■ DATASET EXTRACT:
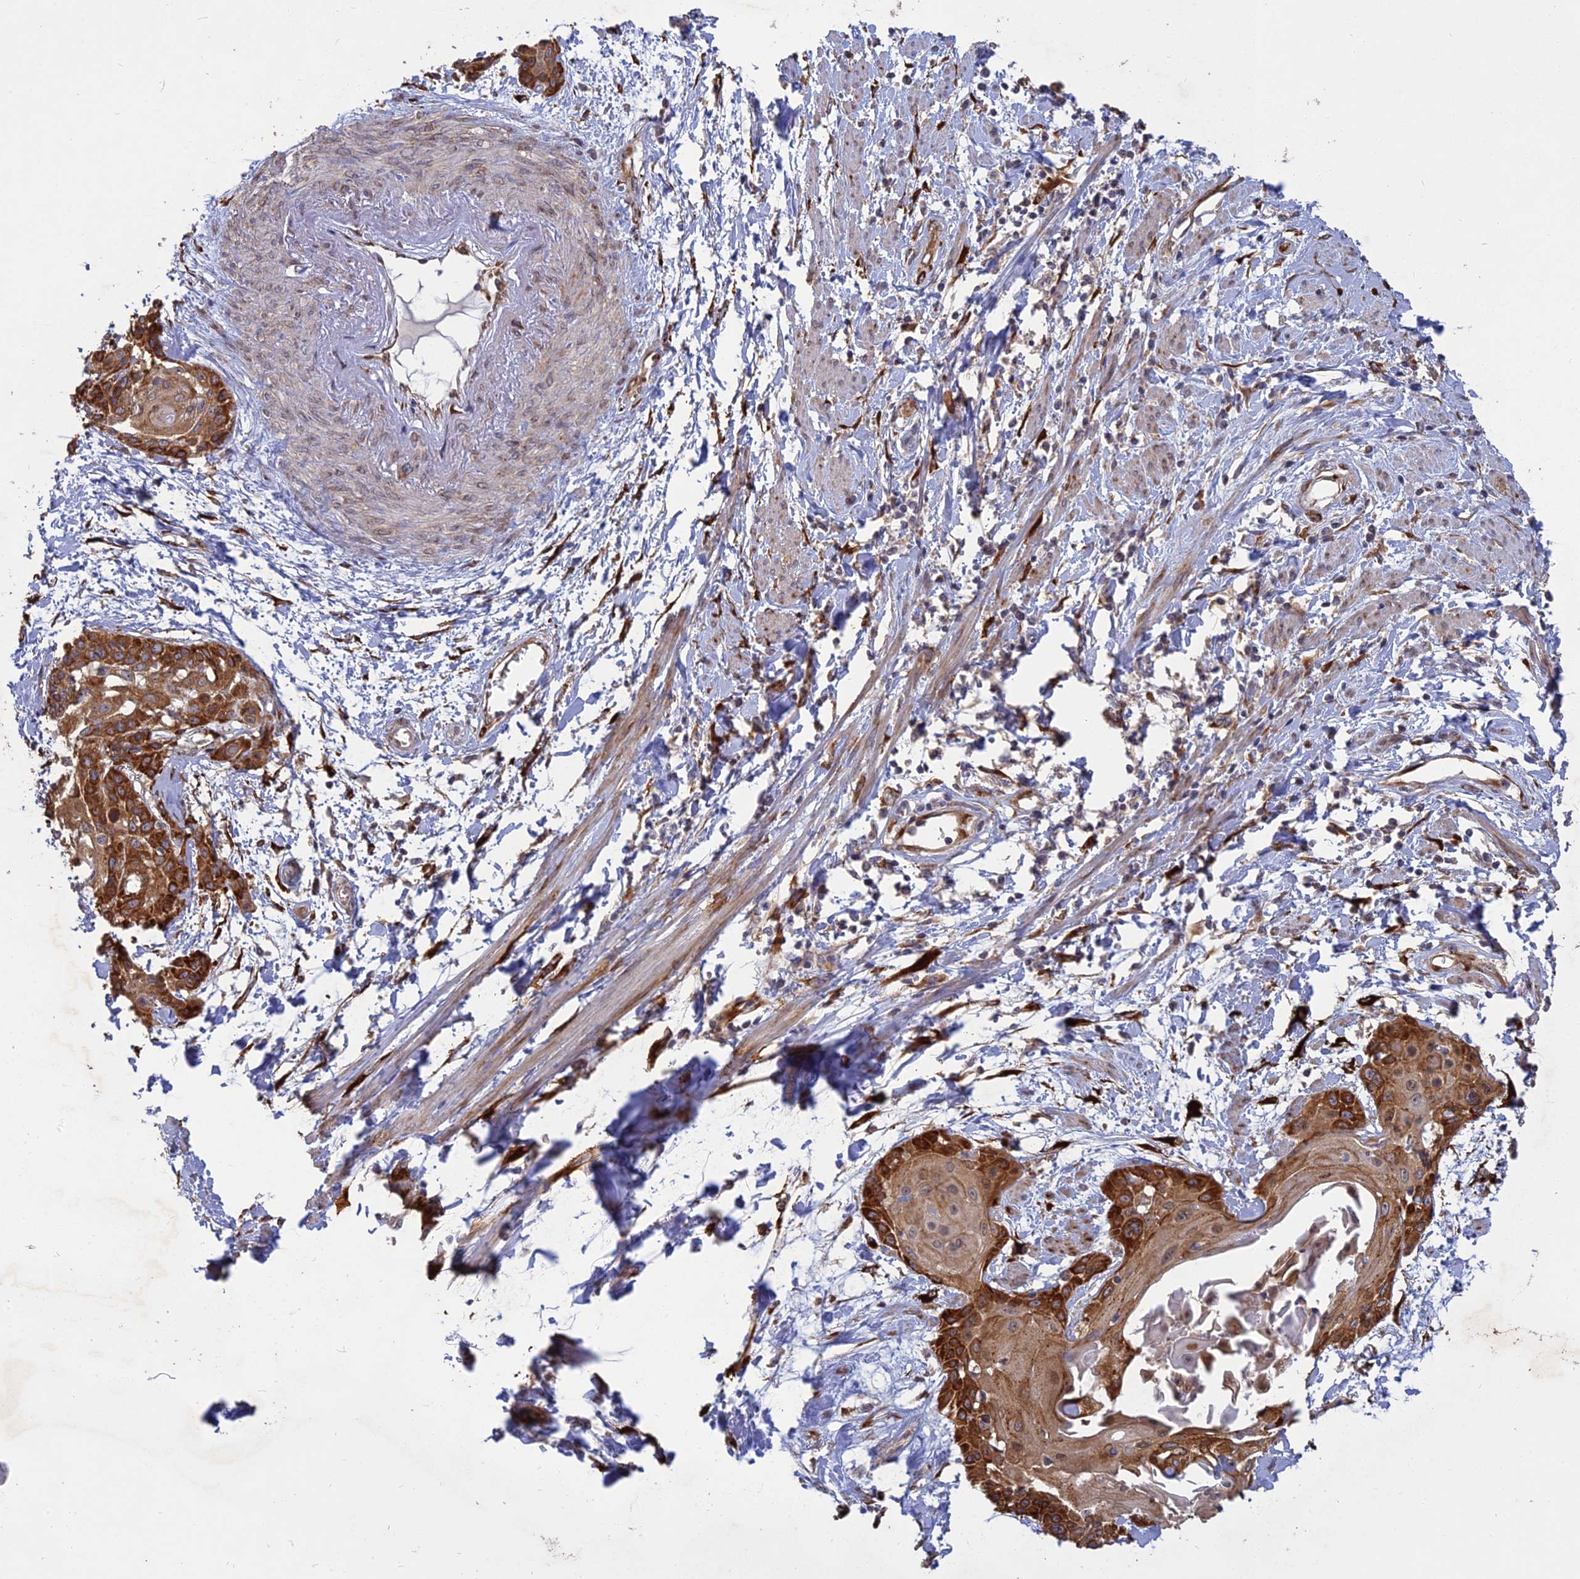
{"staining": {"intensity": "strong", "quantity": ">75%", "location": "cytoplasmic/membranous"}, "tissue": "cervical cancer", "cell_type": "Tumor cells", "image_type": "cancer", "snomed": [{"axis": "morphology", "description": "Squamous cell carcinoma, NOS"}, {"axis": "topography", "description": "Cervix"}], "caption": "Immunohistochemistry (IHC) of human cervical cancer (squamous cell carcinoma) displays high levels of strong cytoplasmic/membranous staining in approximately >75% of tumor cells. (DAB (3,3'-diaminobenzidine) = brown stain, brightfield microscopy at high magnification).", "gene": "PPIC", "patient": {"sex": "female", "age": 57}}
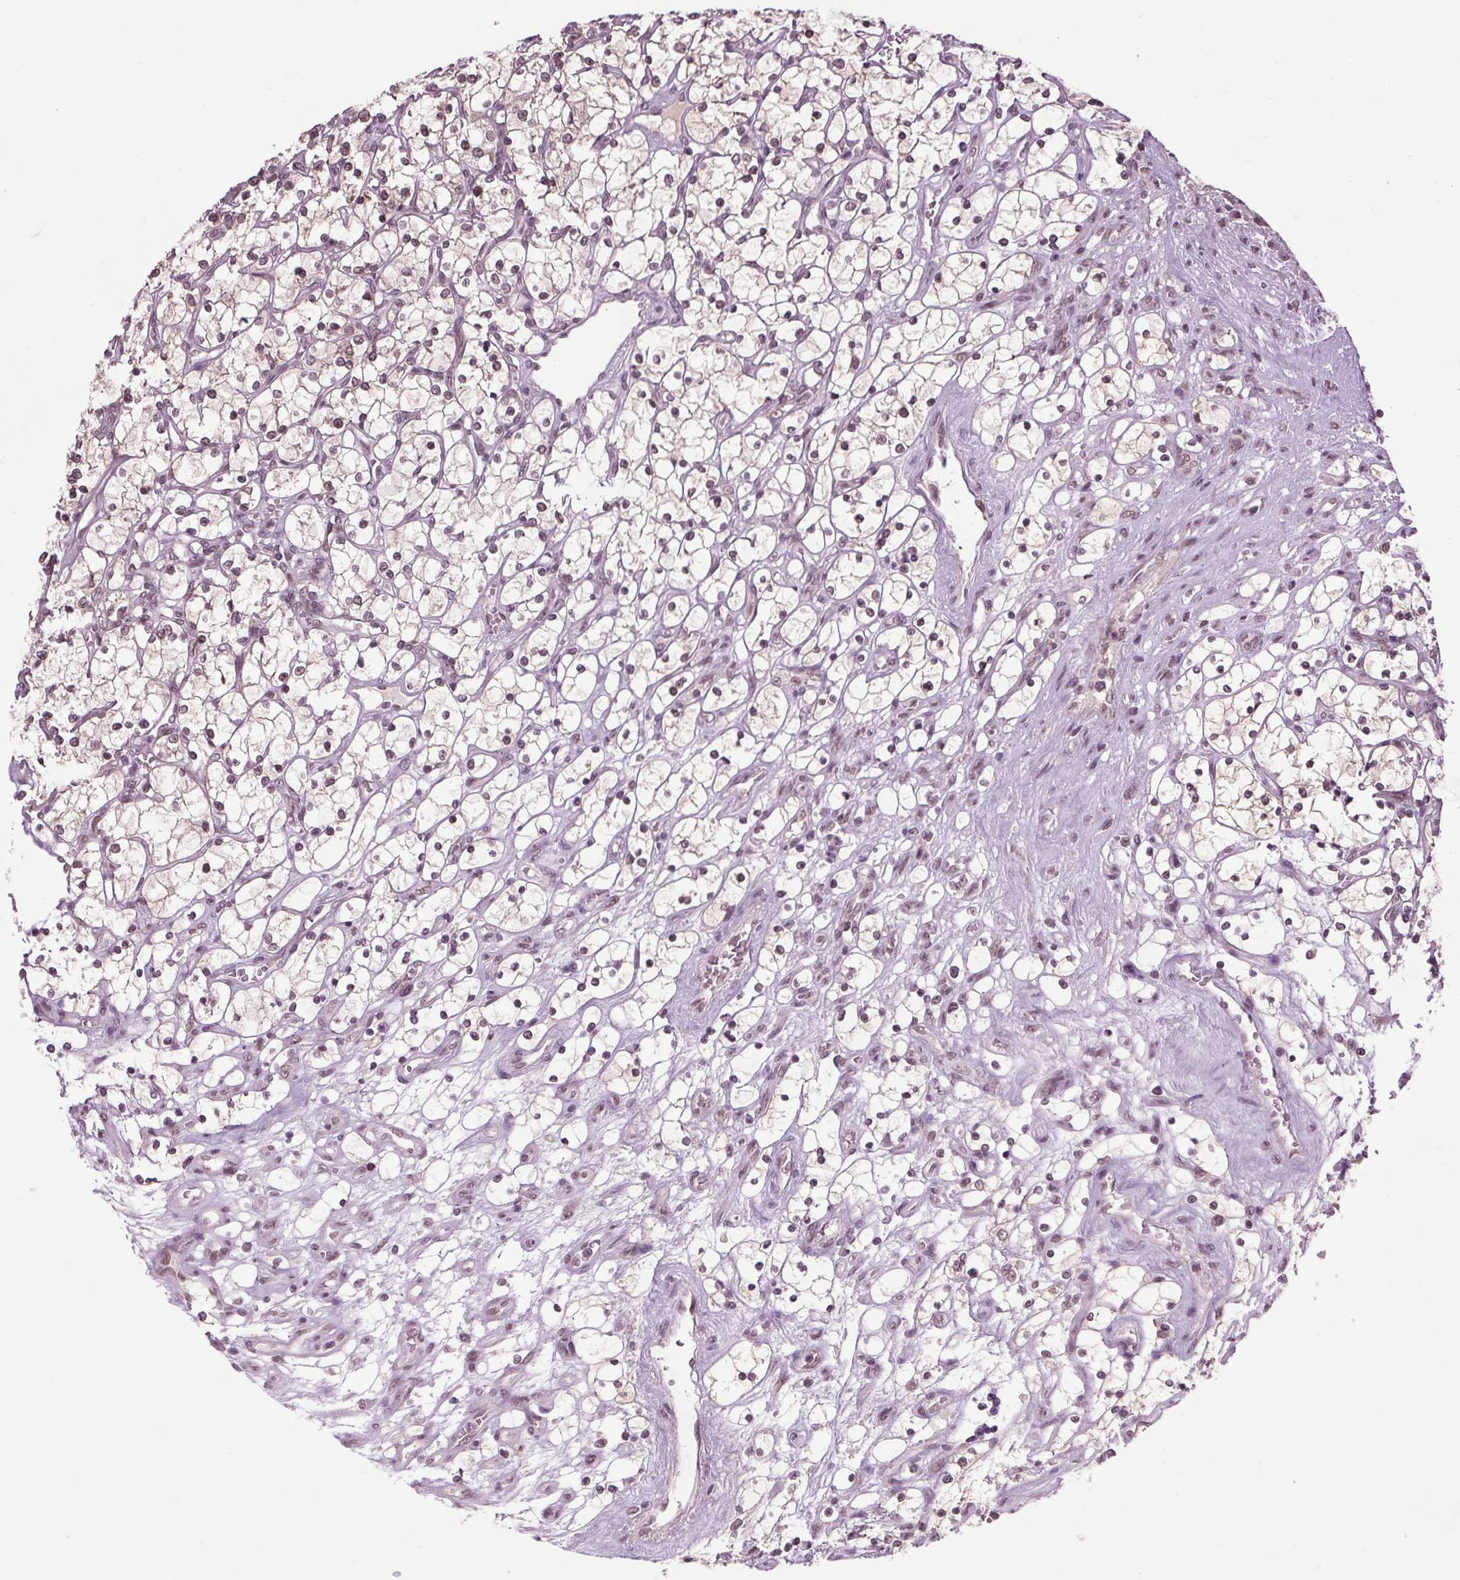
{"staining": {"intensity": "moderate", "quantity": ">75%", "location": "nuclear"}, "tissue": "renal cancer", "cell_type": "Tumor cells", "image_type": "cancer", "snomed": [{"axis": "morphology", "description": "Adenocarcinoma, NOS"}, {"axis": "topography", "description": "Kidney"}], "caption": "The micrograph shows staining of renal adenocarcinoma, revealing moderate nuclear protein staining (brown color) within tumor cells.", "gene": "MED6", "patient": {"sex": "female", "age": 69}}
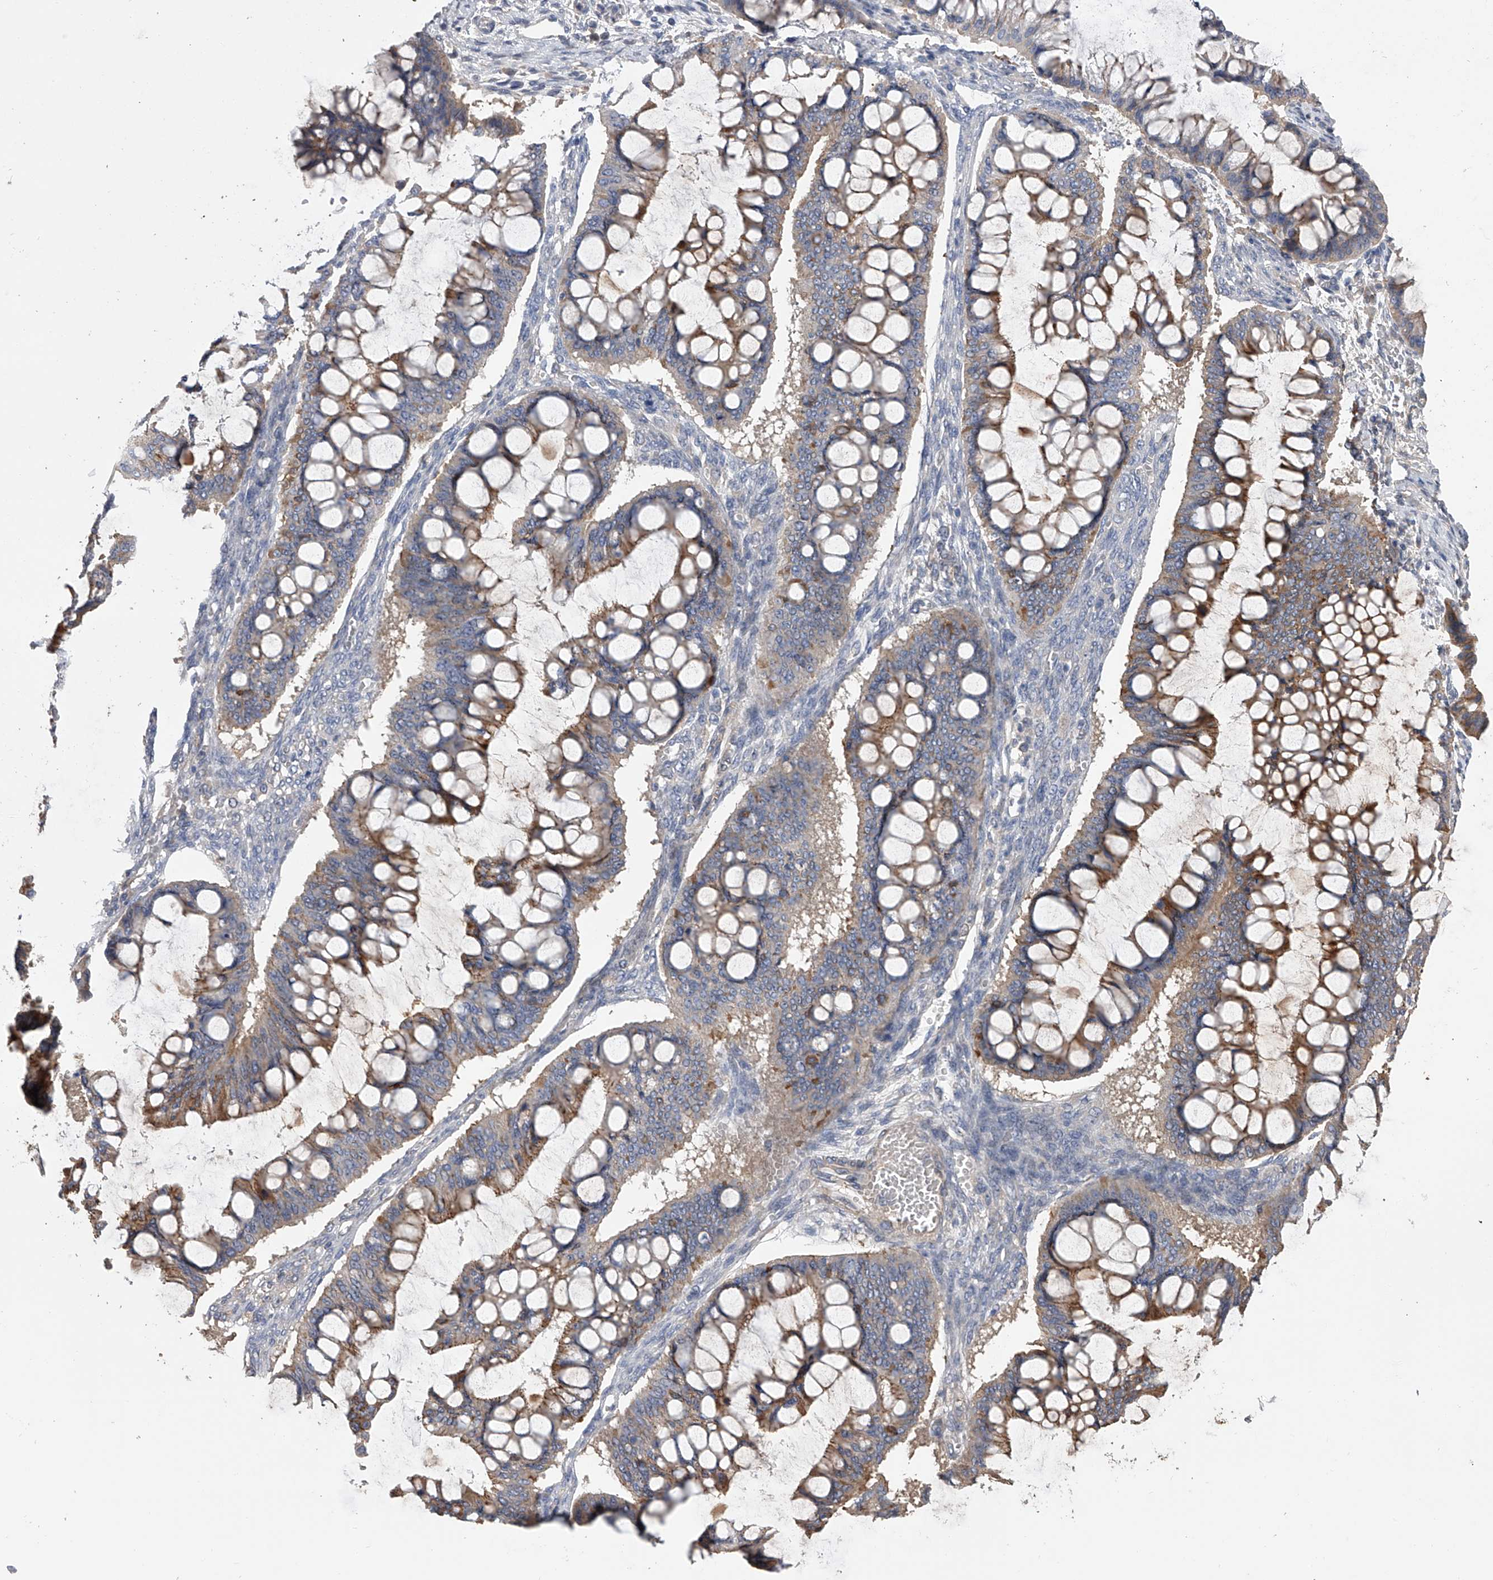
{"staining": {"intensity": "moderate", "quantity": ">75%", "location": "cytoplasmic/membranous"}, "tissue": "ovarian cancer", "cell_type": "Tumor cells", "image_type": "cancer", "snomed": [{"axis": "morphology", "description": "Cystadenocarcinoma, mucinous, NOS"}, {"axis": "topography", "description": "Ovary"}], "caption": "IHC (DAB (3,3'-diaminobenzidine)) staining of human ovarian cancer (mucinous cystadenocarcinoma) demonstrates moderate cytoplasmic/membranous protein positivity in approximately >75% of tumor cells.", "gene": "ZNF343", "patient": {"sex": "female", "age": 73}}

■ EXERCISE OBJECTIVE: Your copy of the material above should be exact and free of pictures.

■ TASK ANSWER:
{"staining": {"intensity": "strong", "quantity": ">75%", "location": "cytoplasmic/membranous"}, "tissue": "cervical cancer", "cell_type": "Tumor cells", "image_type": "cancer", "snomed": [{"axis": "morphology", "description": "Squamous cell carcinoma, NOS"}, {"axis": "topography", "description": "Cervix"}], "caption": "Immunohistochemistry (IHC) of human cervical cancer (squamous cell carcinoma) displays high levels of strong cytoplasmic/membranous staining in approximately >75% of tumor cells. (DAB (3,3'-diaminobenzidine) = brown stain, brightfield microscopy at high magnification).", "gene": "PPIC", "patient": {"sex": "female", "age": 57}}
{"staining": {"intensity": "moderate", "quantity": ">75%", "location": "nuclear"}, "tissue": "renal cancer", "cell_type": "Tumor cells", "image_type": "cancer", "snomed": [{"axis": "morphology", "description": "Adenocarcinoma, NOS"}, {"axis": "topography", "description": "Kidney"}], "caption": "The micrograph shows staining of renal adenocarcinoma, revealing moderate nuclear protein staining (brown color) within tumor cells.", "gene": "MED6", "patient": {"sex": "female", "age": 69}}
{"staining": {"intensity": "moderate", "quantity": ">75%", "location": "cytoplasmic/membranous"}, "tissue": "ovarian cancer", "cell_type": "Tumor cells", "image_type": "cancer", "snomed": [{"axis": "morphology", "description": "Cystadenocarcinoma, mucinous, NOS"}, {"axis": "topography", "description": "Ovary"}], "caption": "IHC (DAB (3,3'-diaminobenzidine)) staining of human ovarian cancer (mucinous cystadenocarcinoma) demonstrates moderate cytoplasmic/membranous protein positivity in approximately >75% of tumor cells.", "gene": "ZNF343", "patient": {"sex": "female", "age": 73}}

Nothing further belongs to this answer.